What you have to do: Pull out every line of the entries below that contains the string "Greeting". Matching is case-sensitive.

Data for the task:
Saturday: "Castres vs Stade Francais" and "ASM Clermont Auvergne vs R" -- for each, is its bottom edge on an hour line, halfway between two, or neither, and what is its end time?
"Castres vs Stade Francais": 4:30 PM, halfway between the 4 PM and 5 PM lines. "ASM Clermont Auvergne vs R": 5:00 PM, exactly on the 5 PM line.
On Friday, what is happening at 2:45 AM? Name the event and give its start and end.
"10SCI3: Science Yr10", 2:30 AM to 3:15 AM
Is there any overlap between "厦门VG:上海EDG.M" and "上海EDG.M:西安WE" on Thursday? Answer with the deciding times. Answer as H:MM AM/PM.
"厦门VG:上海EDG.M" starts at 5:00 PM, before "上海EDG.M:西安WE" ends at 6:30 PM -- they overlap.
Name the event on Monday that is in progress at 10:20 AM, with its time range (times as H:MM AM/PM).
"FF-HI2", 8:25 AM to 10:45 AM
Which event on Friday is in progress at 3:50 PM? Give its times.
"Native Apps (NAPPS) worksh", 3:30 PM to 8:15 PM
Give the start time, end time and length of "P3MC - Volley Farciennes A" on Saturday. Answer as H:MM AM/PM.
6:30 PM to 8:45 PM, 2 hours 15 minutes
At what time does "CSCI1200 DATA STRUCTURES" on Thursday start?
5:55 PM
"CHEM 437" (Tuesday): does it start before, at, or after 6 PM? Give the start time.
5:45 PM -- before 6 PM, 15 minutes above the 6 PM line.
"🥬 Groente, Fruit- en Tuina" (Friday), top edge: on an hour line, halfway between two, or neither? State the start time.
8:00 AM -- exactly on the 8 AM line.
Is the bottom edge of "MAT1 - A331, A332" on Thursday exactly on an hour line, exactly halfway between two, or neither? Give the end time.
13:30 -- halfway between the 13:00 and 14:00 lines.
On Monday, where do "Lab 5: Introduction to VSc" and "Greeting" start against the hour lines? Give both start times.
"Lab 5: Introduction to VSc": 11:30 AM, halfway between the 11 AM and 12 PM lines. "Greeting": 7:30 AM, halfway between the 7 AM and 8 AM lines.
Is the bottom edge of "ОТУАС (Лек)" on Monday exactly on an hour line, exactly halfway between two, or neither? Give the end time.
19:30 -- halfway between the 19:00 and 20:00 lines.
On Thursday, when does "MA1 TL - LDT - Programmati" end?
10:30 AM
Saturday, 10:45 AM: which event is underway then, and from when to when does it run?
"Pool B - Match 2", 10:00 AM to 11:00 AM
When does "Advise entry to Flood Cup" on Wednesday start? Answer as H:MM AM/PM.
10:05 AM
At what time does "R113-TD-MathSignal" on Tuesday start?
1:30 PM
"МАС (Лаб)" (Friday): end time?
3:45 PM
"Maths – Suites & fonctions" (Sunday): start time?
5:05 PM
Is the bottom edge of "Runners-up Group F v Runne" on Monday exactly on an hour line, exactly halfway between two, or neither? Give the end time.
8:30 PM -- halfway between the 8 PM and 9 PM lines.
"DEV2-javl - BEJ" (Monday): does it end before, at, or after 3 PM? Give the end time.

Task answer:
On Monday, where do "Lab 5: Introduction to VSc" and "Greeting" start against the hour lines? Give both start times.
"Lab 5: Introduction to VSc": 11:30 AM, halfway between the 11 AM and 12 PM lines. "Greeting": 7:30 AM, halfway between the 7 AM and 8 AM lines.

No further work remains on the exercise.